# Twitter use in Business



## croessler (Jun 22, 2007)

First let me say that I have read the earlier topics regarding using Twitter in general. Now then, with that out of the way, I am curious if there are any business folks here (Large or Small) that see this a tool for business. One example being a way to stay connected to your vendors / suppliers. I have a friend that owns a supply business that has asked my opinion on this matter.

Please all of you entrepreneurial types out there let me hear your thoughts on this subject.

Thanks in Advance,


----------



## TheDane (May 15, 2008)

I think it depends on the business and the products. I know some retail and food service operations where it does a good job for them … they use it to 'update' customers on specials, sale items, etc.

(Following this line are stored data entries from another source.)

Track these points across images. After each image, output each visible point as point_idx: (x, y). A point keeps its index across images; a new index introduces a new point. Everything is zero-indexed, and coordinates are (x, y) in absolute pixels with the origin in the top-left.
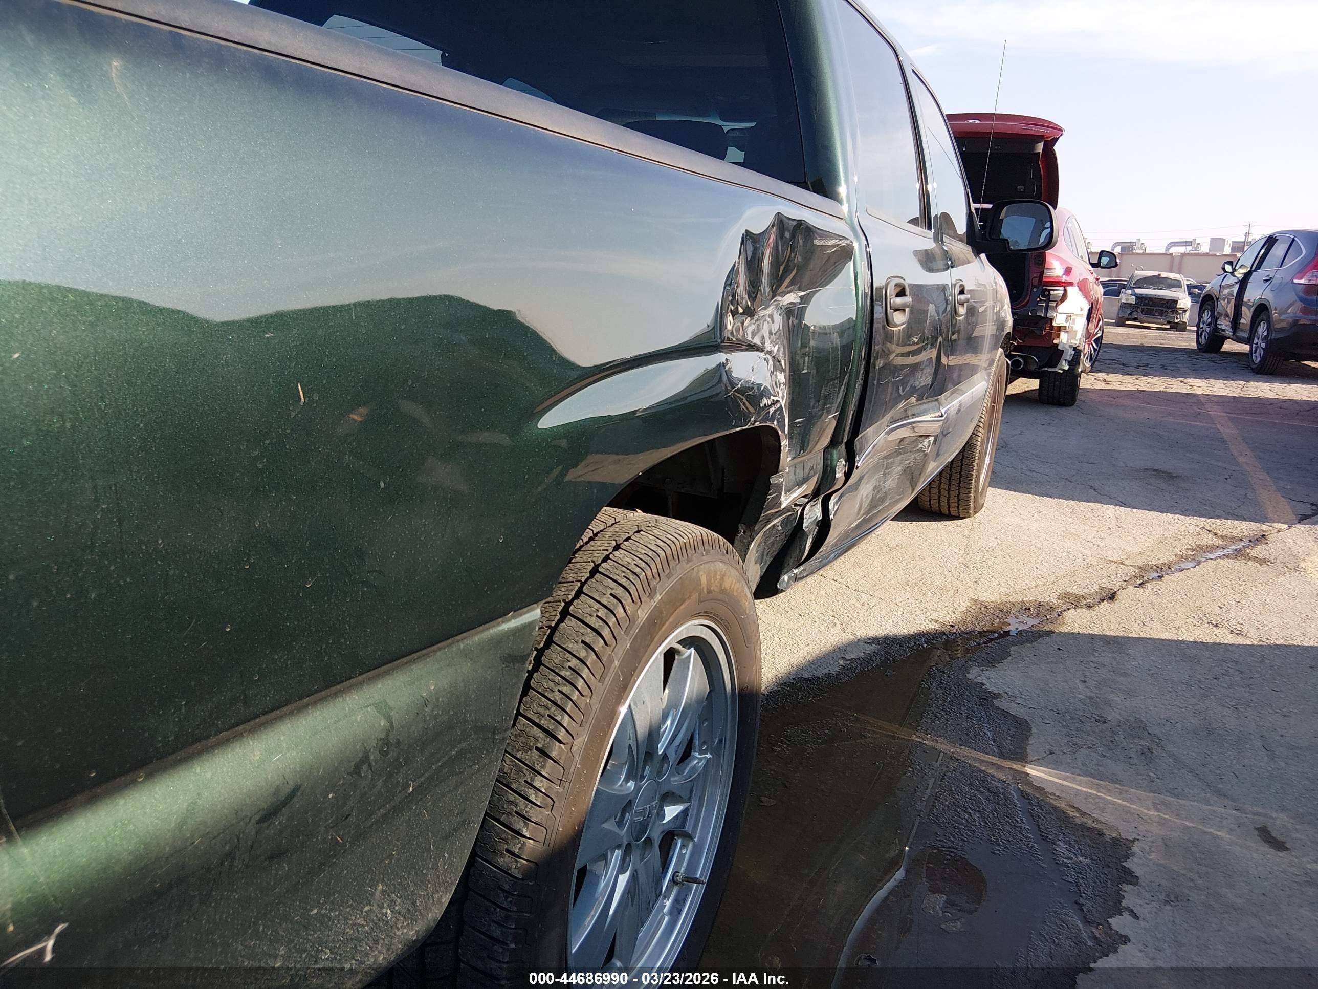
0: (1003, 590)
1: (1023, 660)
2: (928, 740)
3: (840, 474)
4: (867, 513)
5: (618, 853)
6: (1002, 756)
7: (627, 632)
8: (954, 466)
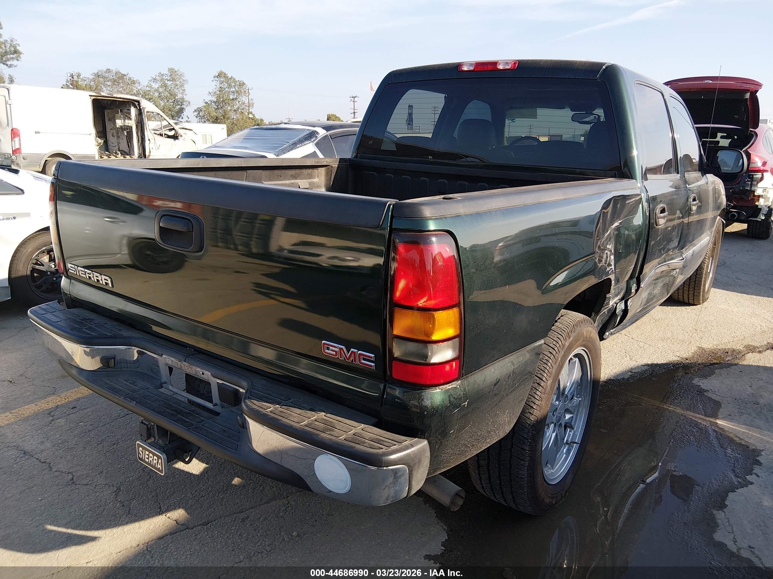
0: (715, 343)
1: (721, 375)
2: (671, 407)
3: (633, 291)
4: (645, 305)
5: (552, 425)
6: (706, 415)
7: (562, 349)
8: (691, 278)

In the business I am in (niche computer software), we don't see much to be gained. Our clients are enterprise level operations that come to us because of the very specialized nature of our product. If we were selling shrink-wrapped software to the consumer market, we would be on Twitter in a New York minute.


----------



## croessler (Jun 22, 2007)

Dane,

I believe they are thinking along the lines of your first statement. I'm hoping to find someone that actually uses it in that manner. But, I still welcome any comments on the subject.


----------



## Wood_smith (Feb 12, 2010)

I'm on Twitter, it gets me some traffic to my site… I think. I may be a little skeptical, but I think a lot of the people who say small business can't survive with social networking sites like Twitter, MySpace and Facebook are those businesses that want you to buy their get-rich-quick schemes for using social media successfully.
I'm still not sure how to make it work, other than following 10,000 'Tweeters' and hope some of them follow you.
Maybe my products are no good, but most of the things I see on Facebook are people posting YouTube videos, playing silly games like Farmville and trying to beat the number of friends that their friends have.

Am I wrong? Please correct me, 'cause I could use the tips!


----------